That marks four nights in a row that the GI has interrupted my sleep pretty consistently. And this is with me doubling up on the Lomatil per instructions from my clinic. I'm trying to shake this ragtail edge of a cold, which is pretty damned hard to do when you can't sleep or take nutrition. (I don't think I got 1,000 calories yesterday — this experience is producing a pretty deep food aversion.) I'm trying to sleep, just for the sake of my overall health, and the chemotherapy session I'm suppose to start on tomorrow. I can't even take Lorazepam to help me sleep, because the GI events are so abrupt that I'd wind up waking up in a pool of my own shit. As it is, I've had some version of that problem three times in the last three days, even when fully conscious and prepared for a 10-second bathroom sprint at any moment. I'm so worn this morning that I skipped exercising, which I never do without a damned good reason.
Thanks to the bowel control issues, I'm going to have to pick up some pads today and start wearing them. This feels like a profound abrogation of both my dignity and my adulthood. I debated even mentioning it here, but my policy on narrating my cancer experiences is to be as honest as possible. Being honest about the difficult stuff is where the most work needs to be done.
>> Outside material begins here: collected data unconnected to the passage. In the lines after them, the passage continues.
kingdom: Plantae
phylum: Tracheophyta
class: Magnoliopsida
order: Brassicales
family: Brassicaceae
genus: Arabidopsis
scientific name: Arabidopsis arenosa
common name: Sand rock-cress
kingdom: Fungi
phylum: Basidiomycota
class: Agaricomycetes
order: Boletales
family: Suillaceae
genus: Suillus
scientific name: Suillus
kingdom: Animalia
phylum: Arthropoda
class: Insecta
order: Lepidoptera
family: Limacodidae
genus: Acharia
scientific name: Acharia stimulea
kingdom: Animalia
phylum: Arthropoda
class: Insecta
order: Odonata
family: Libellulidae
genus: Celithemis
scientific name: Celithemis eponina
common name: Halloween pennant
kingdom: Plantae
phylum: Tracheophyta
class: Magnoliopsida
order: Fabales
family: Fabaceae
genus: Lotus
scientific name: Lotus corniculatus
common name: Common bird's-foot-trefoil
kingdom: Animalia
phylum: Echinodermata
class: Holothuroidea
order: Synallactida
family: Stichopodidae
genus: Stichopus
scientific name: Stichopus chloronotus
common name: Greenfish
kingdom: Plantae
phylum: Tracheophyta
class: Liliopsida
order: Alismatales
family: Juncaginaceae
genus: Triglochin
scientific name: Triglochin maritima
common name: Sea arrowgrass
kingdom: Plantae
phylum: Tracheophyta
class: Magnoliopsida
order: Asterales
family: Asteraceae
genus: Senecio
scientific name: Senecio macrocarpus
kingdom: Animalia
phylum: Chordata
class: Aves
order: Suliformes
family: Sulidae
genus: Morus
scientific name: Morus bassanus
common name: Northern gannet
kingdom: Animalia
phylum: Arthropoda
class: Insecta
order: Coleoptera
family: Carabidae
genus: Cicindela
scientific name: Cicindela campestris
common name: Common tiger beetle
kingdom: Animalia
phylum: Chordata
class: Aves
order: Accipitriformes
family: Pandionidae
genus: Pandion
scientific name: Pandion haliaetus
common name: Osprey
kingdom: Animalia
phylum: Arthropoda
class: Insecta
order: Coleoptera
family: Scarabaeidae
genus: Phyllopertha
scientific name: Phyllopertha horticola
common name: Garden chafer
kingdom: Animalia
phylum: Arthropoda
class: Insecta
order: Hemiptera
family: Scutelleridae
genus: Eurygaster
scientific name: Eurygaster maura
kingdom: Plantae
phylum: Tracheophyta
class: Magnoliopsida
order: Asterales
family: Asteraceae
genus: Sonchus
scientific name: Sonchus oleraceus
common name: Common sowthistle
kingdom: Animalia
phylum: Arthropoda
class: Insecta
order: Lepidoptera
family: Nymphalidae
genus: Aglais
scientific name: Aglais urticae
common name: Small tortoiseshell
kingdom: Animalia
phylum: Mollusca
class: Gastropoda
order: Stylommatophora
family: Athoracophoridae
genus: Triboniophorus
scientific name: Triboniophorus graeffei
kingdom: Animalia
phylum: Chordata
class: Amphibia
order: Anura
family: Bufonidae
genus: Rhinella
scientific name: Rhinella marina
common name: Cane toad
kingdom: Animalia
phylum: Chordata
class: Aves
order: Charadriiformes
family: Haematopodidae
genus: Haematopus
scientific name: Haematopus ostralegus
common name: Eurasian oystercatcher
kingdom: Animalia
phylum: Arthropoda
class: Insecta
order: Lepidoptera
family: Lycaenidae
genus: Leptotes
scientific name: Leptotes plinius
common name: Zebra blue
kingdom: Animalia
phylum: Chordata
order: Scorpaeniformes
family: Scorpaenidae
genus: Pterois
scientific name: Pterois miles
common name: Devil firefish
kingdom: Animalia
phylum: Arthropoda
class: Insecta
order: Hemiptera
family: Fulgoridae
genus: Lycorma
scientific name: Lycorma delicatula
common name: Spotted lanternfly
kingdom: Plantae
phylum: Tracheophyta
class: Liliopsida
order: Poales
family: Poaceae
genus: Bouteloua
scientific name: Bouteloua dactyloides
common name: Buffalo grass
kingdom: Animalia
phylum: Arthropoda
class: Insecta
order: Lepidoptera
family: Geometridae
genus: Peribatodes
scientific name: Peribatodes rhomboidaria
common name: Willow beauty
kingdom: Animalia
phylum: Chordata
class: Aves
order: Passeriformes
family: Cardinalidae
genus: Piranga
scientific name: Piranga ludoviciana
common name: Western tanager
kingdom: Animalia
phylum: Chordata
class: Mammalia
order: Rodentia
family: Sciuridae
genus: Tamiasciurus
I've never in my life had this problem. I mean, the odd blowout two or three times over the years due to a critical misjudgment, or the classic gambled-and-lost fart, but not consistently. Not every day for three days. I made it through colon surgery without having to wear diapers.
I hate this disease. I hate it. I hate it. I hate it. I hate what it does to me, how it makes me feel emotionally, how it tears down the people around me, how it poisons my daughter's childhood, how it impairs my writing career. But this business with the pads? This is an exquisite, deeply personal humiliation that somehow feels worse than all the others.